La Radio Logicielle

L’ordinateur tient maintenant une place de plus en plus importante au sein de la plupart des stations radioamateur. Auxiliaire précieux, permettant aussi bien de gérer le carnet de trafic, les qsls, et décoder les modes digitaux. Mais je ne vous apprends rien.

Pourquoi ne pas aller plus loin dans l’intégration, en transformant l’ordinateur en récepteur de trafic (ou transceiver) ultra-performant.

C’est de la partie réception dont je vais vous parler.

Cela s’appelle S.D.R. comme Software Défined Radio, dans la langue de cinq spires, ou Radio Logicielle, dans la langue de mots lierre.(boff !)

Le récepteur n’est plus qu’un convertisseur qui transforme le signal HF à recevoir, en signal BF compatible avec votre carte son.

C’est ensuite le logiciel qui fait le reste :amplification, démodulation tous modes , vision panoramique de l’activité sur la bande, bande passante variable, réducteur de bruit, noise blanker, filtre notch, filtre télégraphie.

La SDR ajoute une dimension visuelle à votre réception. Vous visualisez l’activité sur la bande, comme un récepteur panoramique..

Les possibilités d’enregistrement sont également inédites. Il est possible d’enregistrer toute l’activité de la bande à un moment donné. C’est vraiment bluffant !

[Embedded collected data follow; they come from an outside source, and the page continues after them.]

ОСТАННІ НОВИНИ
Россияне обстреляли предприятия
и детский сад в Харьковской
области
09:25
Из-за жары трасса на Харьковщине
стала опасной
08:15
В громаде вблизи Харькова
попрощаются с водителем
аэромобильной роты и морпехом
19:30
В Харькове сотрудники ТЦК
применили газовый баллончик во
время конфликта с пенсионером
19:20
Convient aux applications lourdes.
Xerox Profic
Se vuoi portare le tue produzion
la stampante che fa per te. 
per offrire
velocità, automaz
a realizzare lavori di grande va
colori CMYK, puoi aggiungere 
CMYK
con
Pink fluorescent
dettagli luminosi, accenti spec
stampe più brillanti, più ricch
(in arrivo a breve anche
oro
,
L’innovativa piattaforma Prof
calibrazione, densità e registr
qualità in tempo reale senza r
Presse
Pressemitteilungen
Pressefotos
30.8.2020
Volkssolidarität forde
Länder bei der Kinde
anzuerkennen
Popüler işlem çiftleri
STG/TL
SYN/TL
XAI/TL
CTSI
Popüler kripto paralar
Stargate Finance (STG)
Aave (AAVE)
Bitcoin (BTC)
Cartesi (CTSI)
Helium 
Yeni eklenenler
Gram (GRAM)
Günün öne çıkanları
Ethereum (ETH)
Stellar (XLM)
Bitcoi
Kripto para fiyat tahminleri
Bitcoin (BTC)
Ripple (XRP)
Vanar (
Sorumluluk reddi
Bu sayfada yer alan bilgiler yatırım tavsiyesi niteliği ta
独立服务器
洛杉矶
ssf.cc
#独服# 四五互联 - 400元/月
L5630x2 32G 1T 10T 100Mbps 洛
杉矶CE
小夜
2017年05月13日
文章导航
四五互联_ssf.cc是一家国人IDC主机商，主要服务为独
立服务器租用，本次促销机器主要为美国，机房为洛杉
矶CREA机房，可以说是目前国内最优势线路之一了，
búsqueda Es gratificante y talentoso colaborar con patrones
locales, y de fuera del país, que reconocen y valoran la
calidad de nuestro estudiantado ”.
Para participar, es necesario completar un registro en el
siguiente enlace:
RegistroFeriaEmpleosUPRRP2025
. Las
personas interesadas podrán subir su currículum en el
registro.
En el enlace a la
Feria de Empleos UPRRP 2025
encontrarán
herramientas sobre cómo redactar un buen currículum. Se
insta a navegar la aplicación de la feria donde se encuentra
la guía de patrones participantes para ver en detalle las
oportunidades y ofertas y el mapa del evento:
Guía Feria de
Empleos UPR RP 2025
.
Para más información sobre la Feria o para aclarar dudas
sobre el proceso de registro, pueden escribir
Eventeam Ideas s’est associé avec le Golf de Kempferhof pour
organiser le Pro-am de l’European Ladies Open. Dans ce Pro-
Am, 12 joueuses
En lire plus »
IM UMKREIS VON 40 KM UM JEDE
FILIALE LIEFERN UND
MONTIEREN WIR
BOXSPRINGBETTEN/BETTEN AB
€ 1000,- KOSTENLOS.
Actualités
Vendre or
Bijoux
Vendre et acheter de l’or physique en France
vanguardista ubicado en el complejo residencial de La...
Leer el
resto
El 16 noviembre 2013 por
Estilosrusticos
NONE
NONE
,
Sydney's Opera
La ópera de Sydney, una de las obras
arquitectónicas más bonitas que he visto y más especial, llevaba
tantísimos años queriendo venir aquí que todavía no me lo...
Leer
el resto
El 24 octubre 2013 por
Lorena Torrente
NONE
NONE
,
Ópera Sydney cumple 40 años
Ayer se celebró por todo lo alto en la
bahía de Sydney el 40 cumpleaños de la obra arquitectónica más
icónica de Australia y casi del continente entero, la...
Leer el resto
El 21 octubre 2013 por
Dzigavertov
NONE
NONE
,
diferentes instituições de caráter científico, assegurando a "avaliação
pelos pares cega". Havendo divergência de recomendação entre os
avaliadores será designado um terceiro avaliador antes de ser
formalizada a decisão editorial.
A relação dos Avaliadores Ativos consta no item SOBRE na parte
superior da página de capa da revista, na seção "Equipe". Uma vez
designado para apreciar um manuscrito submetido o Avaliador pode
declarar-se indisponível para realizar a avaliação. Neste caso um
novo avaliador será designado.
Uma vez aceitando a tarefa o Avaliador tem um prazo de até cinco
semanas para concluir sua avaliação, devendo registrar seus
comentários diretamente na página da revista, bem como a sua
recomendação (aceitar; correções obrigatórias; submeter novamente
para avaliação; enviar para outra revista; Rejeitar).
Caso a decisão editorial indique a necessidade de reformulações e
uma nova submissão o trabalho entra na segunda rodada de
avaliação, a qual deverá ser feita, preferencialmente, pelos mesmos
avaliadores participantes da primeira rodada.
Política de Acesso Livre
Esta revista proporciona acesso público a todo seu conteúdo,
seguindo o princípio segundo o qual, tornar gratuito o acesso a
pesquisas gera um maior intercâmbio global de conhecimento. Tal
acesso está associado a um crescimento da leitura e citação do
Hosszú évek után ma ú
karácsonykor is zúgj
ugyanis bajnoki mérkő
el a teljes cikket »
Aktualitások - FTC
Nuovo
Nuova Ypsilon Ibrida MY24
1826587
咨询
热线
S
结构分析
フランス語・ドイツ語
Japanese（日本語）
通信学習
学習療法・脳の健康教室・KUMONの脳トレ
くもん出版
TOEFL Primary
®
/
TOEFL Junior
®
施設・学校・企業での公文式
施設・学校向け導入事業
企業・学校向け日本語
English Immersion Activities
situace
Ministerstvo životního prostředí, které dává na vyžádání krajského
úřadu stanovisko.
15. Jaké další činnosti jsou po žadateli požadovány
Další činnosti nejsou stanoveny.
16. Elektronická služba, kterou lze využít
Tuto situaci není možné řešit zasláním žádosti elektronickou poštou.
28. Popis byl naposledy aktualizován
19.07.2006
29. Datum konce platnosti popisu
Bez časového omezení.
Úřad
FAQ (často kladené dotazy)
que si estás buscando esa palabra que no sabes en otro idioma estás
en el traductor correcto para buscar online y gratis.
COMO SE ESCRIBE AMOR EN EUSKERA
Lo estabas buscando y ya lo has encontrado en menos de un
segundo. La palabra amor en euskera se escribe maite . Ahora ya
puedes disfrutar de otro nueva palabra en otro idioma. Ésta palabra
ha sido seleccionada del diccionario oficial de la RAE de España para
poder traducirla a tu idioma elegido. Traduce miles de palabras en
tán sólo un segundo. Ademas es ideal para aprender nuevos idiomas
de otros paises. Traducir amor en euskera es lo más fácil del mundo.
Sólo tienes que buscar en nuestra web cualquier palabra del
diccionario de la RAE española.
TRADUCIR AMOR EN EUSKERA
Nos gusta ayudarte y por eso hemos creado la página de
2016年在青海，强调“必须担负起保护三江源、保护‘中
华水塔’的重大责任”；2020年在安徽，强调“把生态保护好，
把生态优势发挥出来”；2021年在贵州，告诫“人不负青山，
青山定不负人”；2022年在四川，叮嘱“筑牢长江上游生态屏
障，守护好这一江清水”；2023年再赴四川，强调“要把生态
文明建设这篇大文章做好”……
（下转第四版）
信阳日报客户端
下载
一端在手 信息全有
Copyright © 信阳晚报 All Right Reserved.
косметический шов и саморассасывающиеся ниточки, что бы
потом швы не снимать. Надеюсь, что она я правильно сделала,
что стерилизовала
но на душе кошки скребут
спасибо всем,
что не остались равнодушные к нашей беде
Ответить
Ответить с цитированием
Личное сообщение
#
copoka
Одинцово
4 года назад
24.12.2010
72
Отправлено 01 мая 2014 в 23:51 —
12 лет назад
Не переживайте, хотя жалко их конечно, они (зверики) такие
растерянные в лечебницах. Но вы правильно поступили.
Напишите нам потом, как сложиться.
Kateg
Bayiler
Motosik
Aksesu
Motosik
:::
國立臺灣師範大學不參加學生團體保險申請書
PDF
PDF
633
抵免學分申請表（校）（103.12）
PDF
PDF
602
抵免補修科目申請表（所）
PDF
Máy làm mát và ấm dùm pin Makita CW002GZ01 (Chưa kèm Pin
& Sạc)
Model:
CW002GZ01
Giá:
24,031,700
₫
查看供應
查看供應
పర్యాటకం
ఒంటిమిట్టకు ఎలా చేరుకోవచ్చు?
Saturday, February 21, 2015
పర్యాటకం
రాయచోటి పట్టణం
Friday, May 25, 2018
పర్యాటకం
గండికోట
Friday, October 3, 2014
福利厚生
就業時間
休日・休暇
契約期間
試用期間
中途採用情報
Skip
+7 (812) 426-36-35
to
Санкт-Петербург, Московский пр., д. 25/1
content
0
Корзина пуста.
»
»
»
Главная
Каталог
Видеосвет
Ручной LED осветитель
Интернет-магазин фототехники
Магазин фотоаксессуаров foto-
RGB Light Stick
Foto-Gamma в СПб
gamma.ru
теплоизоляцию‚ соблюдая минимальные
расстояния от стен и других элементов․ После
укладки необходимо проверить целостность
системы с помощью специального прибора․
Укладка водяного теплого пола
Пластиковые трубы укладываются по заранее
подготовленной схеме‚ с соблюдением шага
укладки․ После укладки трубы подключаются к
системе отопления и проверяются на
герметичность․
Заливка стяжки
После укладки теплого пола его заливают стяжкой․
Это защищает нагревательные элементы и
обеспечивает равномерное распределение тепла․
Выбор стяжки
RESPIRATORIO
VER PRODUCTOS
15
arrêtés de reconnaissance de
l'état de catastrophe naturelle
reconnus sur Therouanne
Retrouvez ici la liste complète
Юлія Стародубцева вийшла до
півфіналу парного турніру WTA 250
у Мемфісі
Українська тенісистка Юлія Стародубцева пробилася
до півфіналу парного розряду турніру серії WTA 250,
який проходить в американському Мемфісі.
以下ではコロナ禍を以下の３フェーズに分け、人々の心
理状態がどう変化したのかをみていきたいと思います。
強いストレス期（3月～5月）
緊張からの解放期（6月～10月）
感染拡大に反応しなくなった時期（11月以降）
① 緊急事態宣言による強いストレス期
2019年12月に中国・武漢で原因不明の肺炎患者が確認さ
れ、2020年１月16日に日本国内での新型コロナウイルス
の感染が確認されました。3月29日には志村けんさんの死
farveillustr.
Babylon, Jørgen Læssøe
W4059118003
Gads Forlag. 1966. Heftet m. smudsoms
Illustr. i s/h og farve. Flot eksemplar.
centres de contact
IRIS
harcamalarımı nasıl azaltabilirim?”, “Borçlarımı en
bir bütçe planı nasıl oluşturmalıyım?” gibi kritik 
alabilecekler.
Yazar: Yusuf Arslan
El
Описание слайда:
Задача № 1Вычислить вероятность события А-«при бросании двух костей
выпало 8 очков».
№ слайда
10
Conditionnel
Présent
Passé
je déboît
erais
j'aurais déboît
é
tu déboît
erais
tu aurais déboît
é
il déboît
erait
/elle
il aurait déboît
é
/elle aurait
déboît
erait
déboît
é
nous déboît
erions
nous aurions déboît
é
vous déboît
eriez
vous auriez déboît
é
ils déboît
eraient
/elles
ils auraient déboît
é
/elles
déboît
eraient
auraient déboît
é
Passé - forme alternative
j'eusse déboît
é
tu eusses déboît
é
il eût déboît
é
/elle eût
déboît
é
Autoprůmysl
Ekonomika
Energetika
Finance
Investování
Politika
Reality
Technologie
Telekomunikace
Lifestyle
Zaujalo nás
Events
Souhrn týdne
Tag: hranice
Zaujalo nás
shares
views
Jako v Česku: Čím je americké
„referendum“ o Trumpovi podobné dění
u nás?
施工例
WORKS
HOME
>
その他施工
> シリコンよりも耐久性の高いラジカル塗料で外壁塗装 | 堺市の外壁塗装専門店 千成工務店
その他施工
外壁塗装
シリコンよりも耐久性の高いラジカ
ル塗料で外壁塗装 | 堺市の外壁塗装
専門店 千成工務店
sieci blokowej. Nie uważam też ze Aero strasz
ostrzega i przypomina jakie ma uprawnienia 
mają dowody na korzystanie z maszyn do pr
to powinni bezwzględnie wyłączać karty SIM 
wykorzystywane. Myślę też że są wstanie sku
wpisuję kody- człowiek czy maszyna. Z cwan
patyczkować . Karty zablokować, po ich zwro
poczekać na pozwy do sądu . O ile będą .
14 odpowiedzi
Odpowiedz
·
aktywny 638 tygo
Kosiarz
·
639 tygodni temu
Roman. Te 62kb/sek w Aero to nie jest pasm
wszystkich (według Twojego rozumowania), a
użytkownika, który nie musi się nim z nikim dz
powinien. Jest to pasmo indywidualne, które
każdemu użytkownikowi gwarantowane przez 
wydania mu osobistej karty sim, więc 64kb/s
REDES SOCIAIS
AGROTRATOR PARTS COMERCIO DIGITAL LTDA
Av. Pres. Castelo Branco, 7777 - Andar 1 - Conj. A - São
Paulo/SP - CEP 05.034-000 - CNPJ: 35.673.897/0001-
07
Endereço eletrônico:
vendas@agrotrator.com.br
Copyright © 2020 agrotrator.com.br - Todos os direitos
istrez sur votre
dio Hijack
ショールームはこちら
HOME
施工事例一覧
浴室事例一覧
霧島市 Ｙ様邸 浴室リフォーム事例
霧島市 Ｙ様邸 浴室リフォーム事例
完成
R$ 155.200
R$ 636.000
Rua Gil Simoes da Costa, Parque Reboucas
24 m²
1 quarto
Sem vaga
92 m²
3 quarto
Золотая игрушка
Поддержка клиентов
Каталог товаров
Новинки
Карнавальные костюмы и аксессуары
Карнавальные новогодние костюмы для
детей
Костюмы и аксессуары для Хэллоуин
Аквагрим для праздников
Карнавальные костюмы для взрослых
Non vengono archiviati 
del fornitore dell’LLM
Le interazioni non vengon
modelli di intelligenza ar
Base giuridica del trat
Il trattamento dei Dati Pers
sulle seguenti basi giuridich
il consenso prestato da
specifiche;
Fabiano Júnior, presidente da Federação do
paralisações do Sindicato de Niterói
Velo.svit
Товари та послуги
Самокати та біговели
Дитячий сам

C’est la qualité de votre carte son qui déterminera la qualité des résultats.

Au niveau de l’ordinateur, il faut au minimum un processeur à 1 giga et 1 giga de mémoire.

Vous allez dire que ça va encore coûter un bras. Eh bien non, en tout cas, pas forcément. Vous allez voir qu’on peut arriver à des performances haut de gamme, pour un prix très inférieur à un récepteur classique de niveau équivalent.

Je vous mets cependant en garde, certains professionnels mettent en avant les performances élevées, pour vendre leur matos à des prix délirants, quand on sait ce qu’il y a dedans !

Je ne vais pas vous faire un cours sur les techniques employées, tout cela se trouve déjà sur le web, je ferai juste un récapitulatif des grandes lignes, et surtout, je vous ferai part de mon expérience personnelle, ce qui pourra éventuellement vous guider dans votre choix.

Comment je suis venu à la radio logicielle :

Je voulais construire un bon récepteur de trafic décamétrique.

J’ai trouvé chez Elektor les schémas d’un récepteur très complet et très moderne, piloté par un dds (vfo digital). Il s’agit du Shortwave Catcher, décrit dans le numéro d’octobre 2006.

J’ai donc construit ce récepteur . Il comporte une sortie spéciale pour attaquer la carte son d’un ordinateur pour décoder la DRM ( digitale radio mondiale).

Il s’agit de stations de radio broadcast transmettant en numérique sur ondes courtes, avec une qualité de son digne de la FM.

Comment recevoir la DRM :

En partant d’un récepteur d’architecture classique, il s’agit de transformer la fréquence intermédiaire (455 khz par exemple) en fréquence compatible avec une carte son, et respectant la norme de la DRM, soit centrée sur 12 khz, avec une bande passante de 10 khz.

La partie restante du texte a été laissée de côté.